Exercise instructions =>
Report how many lines contain the word "Familie" in the listing that follows. Give nothing besides the number.

Record excerpts =>
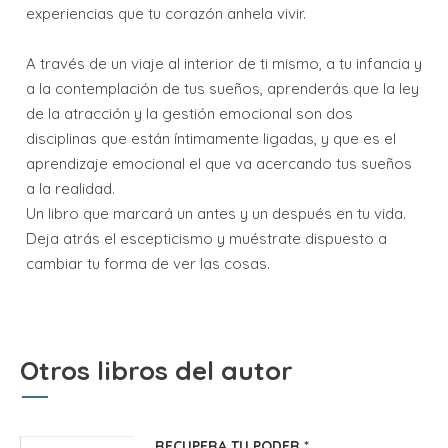
experiencias que tu corazón anhela vivir.
A través de un viaje al interior de ti mismo, a tu infancia y
a la contemplación de tus sueños, aprenderás que la ley
de la atracción y la gestión emocional son dos
disciplinas que están íntimamente ligadas, y que es el
aprendizaje emocional el que va acercando tus sueños
a la realidad.
Un libro que marcará un antes y un después en tu vida.
Deja atrás el escepticismo y muéstrate dispuesto a
cambiar tu forma de ver las cosas.
Otros libros del autor
RECUPERA TU PODER *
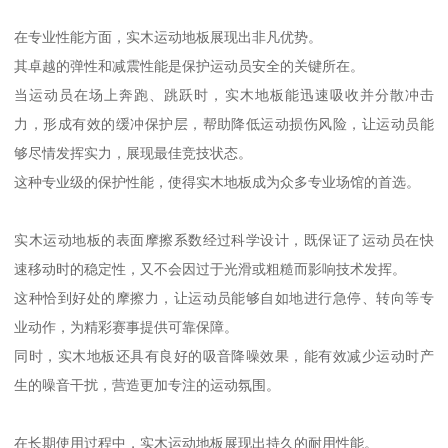
在专业性能方面，实木运动地板展现出非凡优势。
其卓越的弹性和减震性能是保护运动员安全的关键所在。
当运动员在场上奔跑、跳跃时，实木地板能迅速吸收并分散冲击
力，形成有效的缓冲保护层，帮助降低运动损伤风险，让运动员能
够尽情发挥实力，展现最佳竞技状态。
这种专业级的保护性能，使得实木地板成为众多专业场馆的首选。
实木运动地板的表面摩擦系数经过科学设计，既保证了运动员在快
速移动时的稳定性，又不会因过于光滑或粗糙而影响技术发挥。
这种恰到好处的摩擦力，让运动员能够自如地进行急停、转向等专
业动作，为精彩赛事提供可靠保障。
同时，实木地板还具有良好的吸音降噪效果，能有效减少运动时产
生的噪音干扰，营造更加专注的运动氛围。
在长期使用过程中，实木运动地板展现出持久的耐用性能。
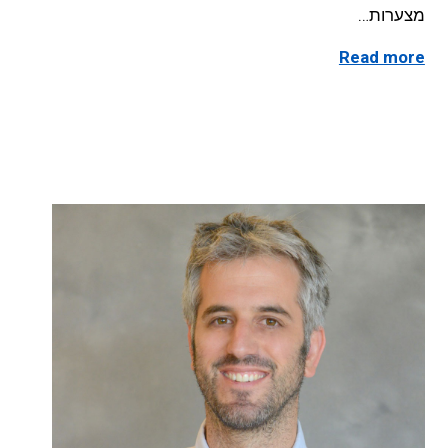
מצערות…
Read more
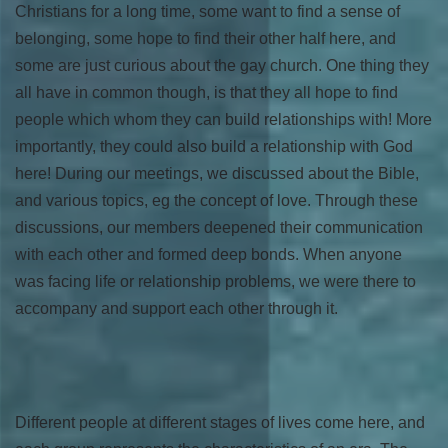
Christians for a long time, some want to find a sense of
belonging, some hope to find their other half here, and
some are just curious about the gay church. One thing they
all have in common though, is that they all hope to find
people which whom they can build relationships with! More
importantly, they could also build a relationship with God
here! During our meetings, we discussed about the Bible,
and various topics, eg the concept of love. Through these
discussions, our members deepened their communication
with each other and formed deep bonds. When anyone
was facing life or relationship problems, we were there to
accompany and support each other through it.
Different people at different stages of lives come here, and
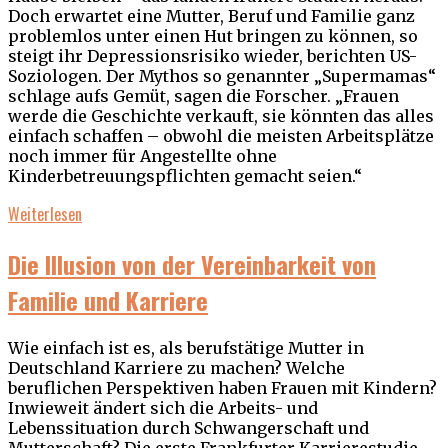
Doch erwartet eine Mutter, Beruf und Familie ganz
problemlos unter einen Hut bringen zu können, so
steigt ihr Depressionsrisiko wieder, berichten US-
Soziologen. Der Mythos so genannter „Supermamas“
schlage aufs Gemüt, sagen die Forscher. „Frauen
werde die Geschichte verkauft, sie könnten das alles
einfach schaffen – obwohl die meisten Arbeitsplätze
noch immer für Angestellte ohne
Kinderbetreuungspflichten gemacht seien.“
Weiterlesen
Die Illusion von der Vereinbarkeit von
Familie und Karriere
Wie einfach ist es, als berufstätige Mutter in
Deutschland Karriere zu machen? Welche
beruflichen Perspektiven haben Frauen mit Kindern?
Inwieweit ändert sich die Arbeits- und
Lebenssituation durch Schwangerschaft und
Mutterschaft? Die erste Frankfurter Karrierestudie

Finished task =>
2